SMSF practitioners should continue to warn clients about the need to put in place an adequate investment strategy as the ATO now has the tools to monitor non-compliance and directly penalise trustees, according to an SMSF technical expert.
I Love SMSF chief executive Grant Abbott said the letters sent last year to 17,700 funds that held property through a limited recourse borrowing arrangement (LRBA) indicated the ATO had the ability to see what trustees were doing and the willingness to take enforcement action against them.
“We have seen the letters sent to people with LRBAs requesting them to have an investment strategy and if they don’t have one, the fine for trustees is $4200,” Abbott said at an investment strategy briefing in Sydney today.
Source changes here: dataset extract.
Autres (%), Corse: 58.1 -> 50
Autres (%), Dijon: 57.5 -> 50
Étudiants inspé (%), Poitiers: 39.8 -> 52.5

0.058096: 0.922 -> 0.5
“This is a big stick that has come out, as opposed to making a fund non-compliant, and it is the first time the ATO is starting to hit people with fines.”
He said there had been low levels of enforcement from the ATO commissioner in the past because the regulator did not have the systems to monitor breaches in the SMSF sector.
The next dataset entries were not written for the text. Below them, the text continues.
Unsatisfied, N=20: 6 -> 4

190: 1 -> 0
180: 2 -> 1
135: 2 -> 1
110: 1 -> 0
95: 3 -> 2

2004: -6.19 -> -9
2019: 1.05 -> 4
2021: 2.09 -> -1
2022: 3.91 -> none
“Remember the old reasonable benefit limit forms we filled out. They were never used, but put in archive boxes in a warehouse and no one looked at them. Now that does not happen because we feed data into the ATO computers and the ATO can check that data,” he said.
“Auditors are at the forefront of reporting for the commissioner, who is ‘sacrosanct’ about what he wants you to report on, and the rest of us need to reframe our relationship with clients and alert them to the fact that the commissioner has a new guideline.”
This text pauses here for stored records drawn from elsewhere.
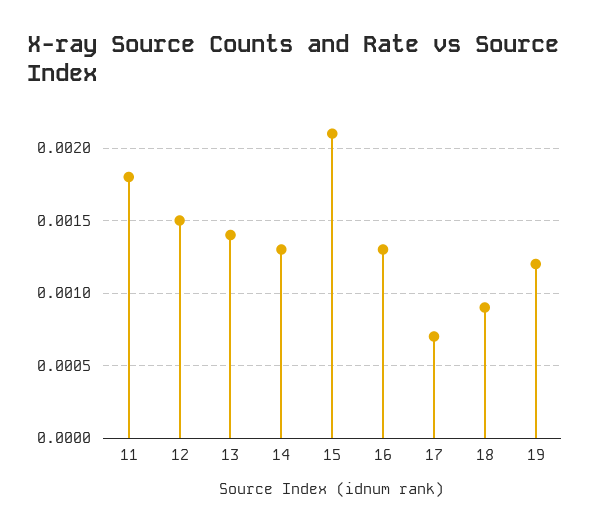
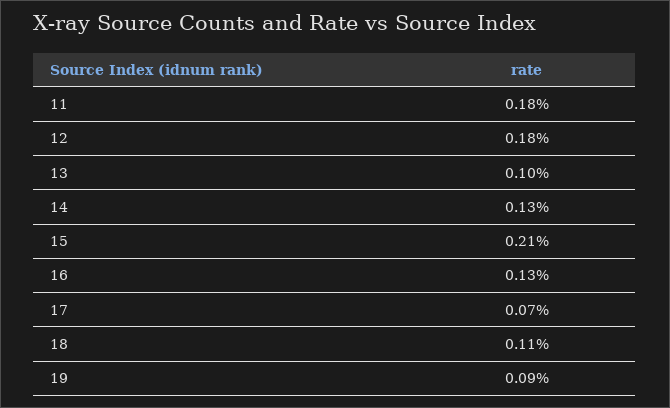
12: 0.0015 -> 0.0018
13: 0.0014 -> 0.001
18: 0.0009 -> 0.0011
19: 0.0012 -> 0.0009

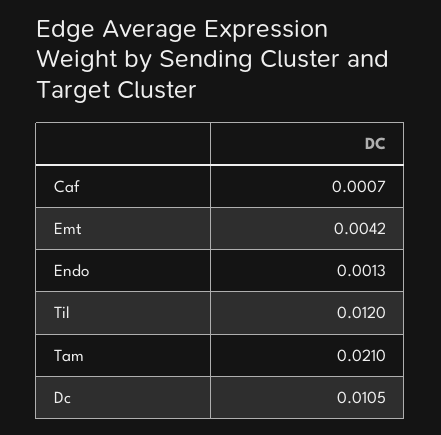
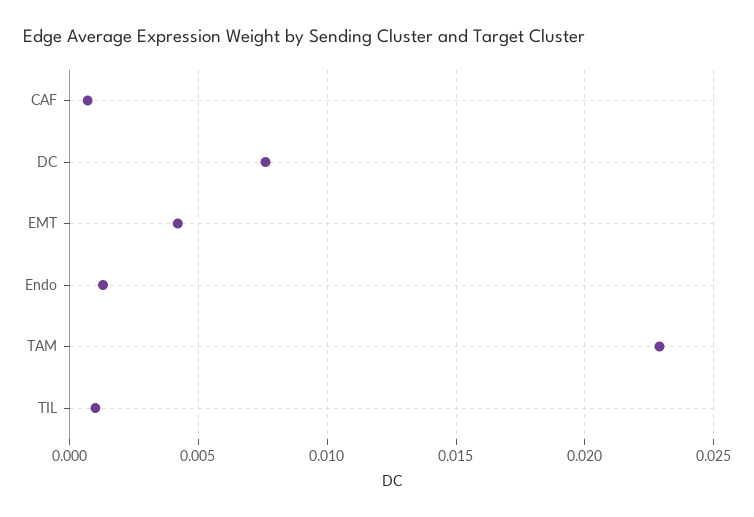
Til: 0.012 -> 0.001
Tam: 0.021 -> 0.023
Dc: 0.0105 -> 0.0075

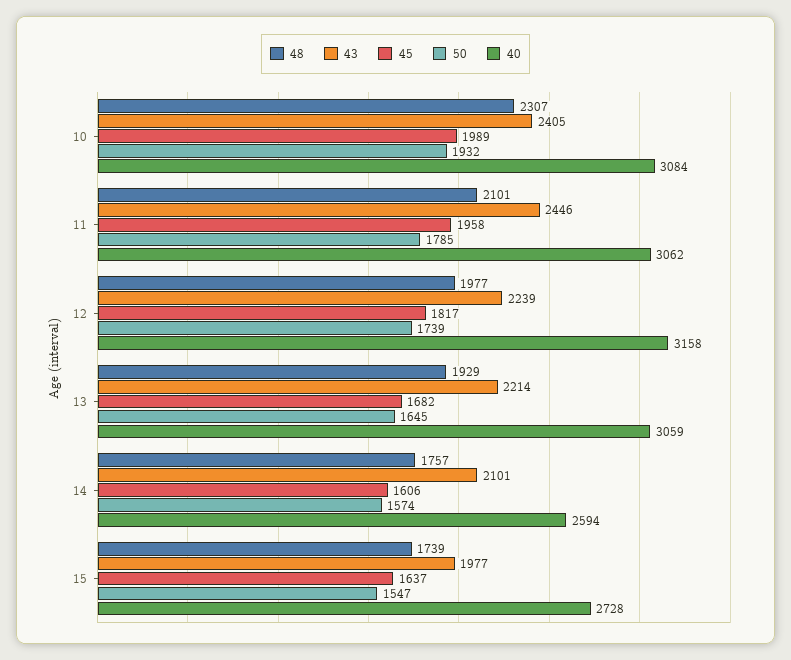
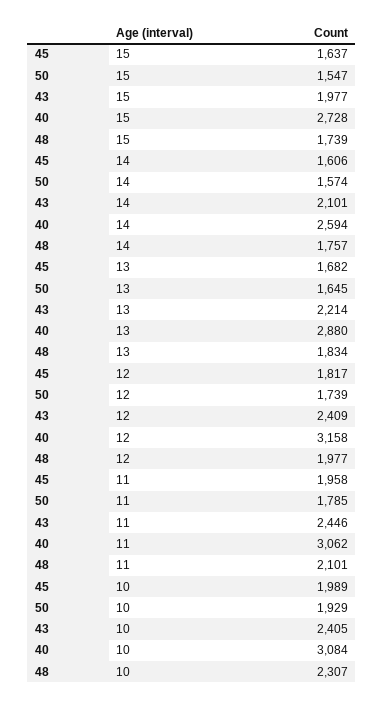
50, 10: 1932 -> 1929
43, 12: 2239 -> 2409
48, 13: 1929 -> 1834
40, 13: 3059 -> 2880

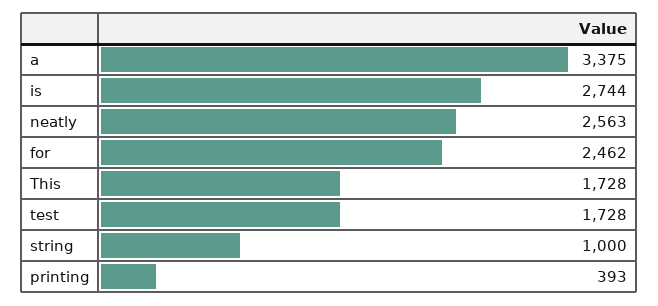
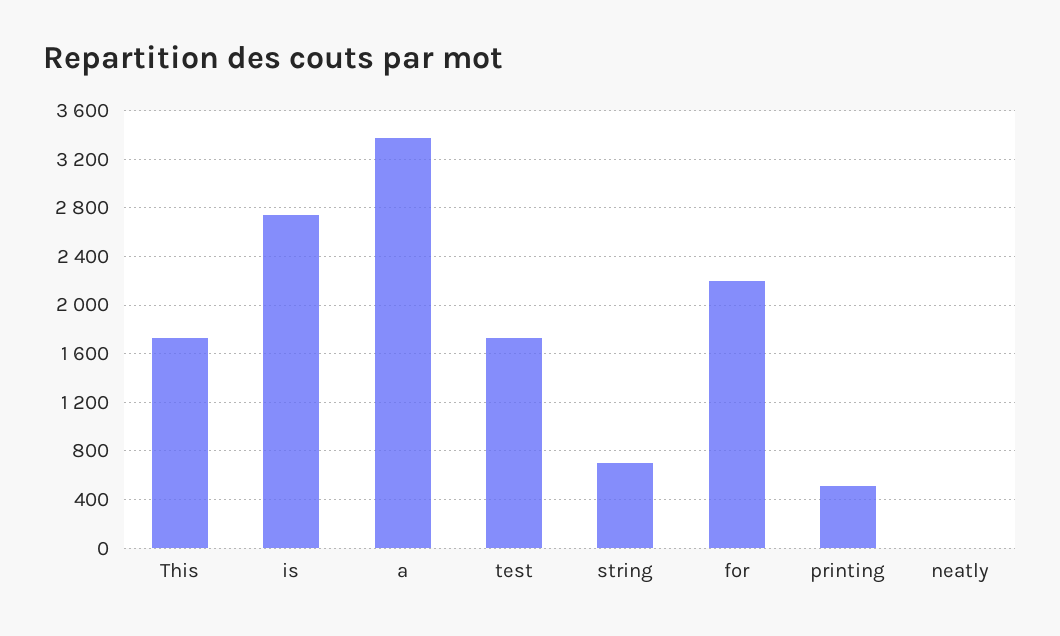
neatly: 2563 -> 0
for: 2462 -> 2200
string: 1000 -> 700
printing: 393 -> 500

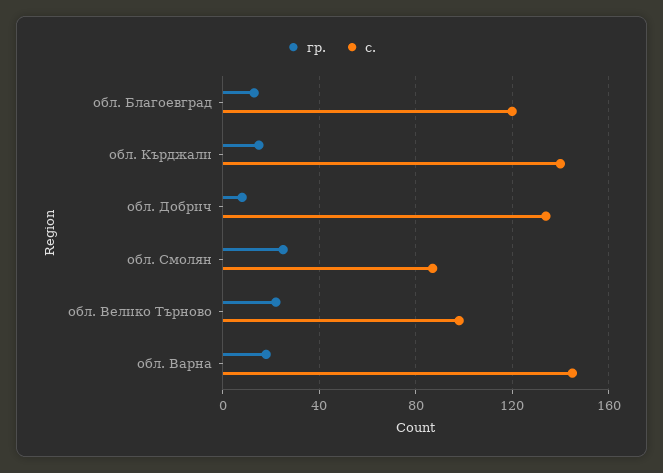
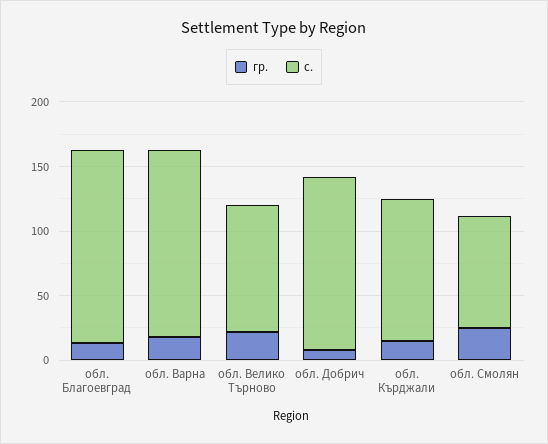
с., обл. Благоевград: 120 -> 150
с., обл. Кърджали: 140 -> 110

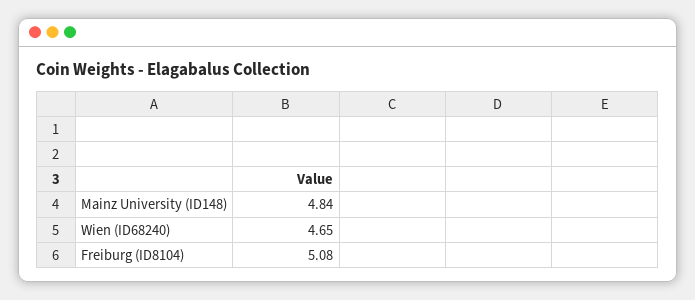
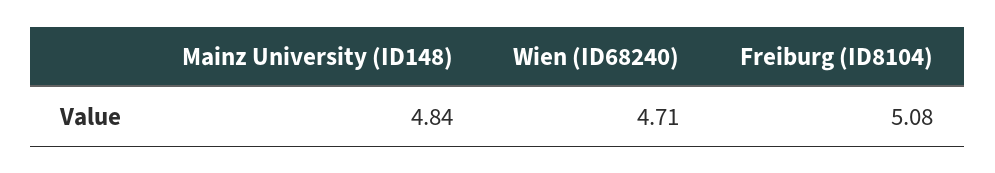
Wien (ID68240): 4.65 -> 4.71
He also claimed as part of its next review of SMSF data the ATO would begin looking at trustees who were members of more than one fund or who held cryptocurrency, and this meant SMSF practitioners and advisers had to be proactive with clients and offer solutions.
“This may mean providing an investment questionnaire and building a strategy for them. Any which way, you have to offer a solution and if they do not want that, get an indemnity from them because clients forget things that were discussed with them,” he said.
Auditors should also seek an indemnity from clients who have been given a qualified audit report but have chosen not to rectify any issues identified by the auditor, he said.
“Give them a chance to rectify and if the client does not want to do that, have a strong letter that explains that under the investment strategy guidelines the commissioner can fine them $4200,” he noted.
“Being hardline helps administrators, accountants and advisers because it puts the onus back on the client. The commissioner has gone past auditors and advisers and gone straight to trustees. Unfortunately, trustees have limited knowledge, so we need to frame up the issues for them.”
ATO SMSF segment assistant commissioner Dana Fleming recently flagged the regulator would be taking a tougher approach to breaches by SMSF trustees after an internal review found its enforcement powers were not used consistently when dealing with SMSF-related matters.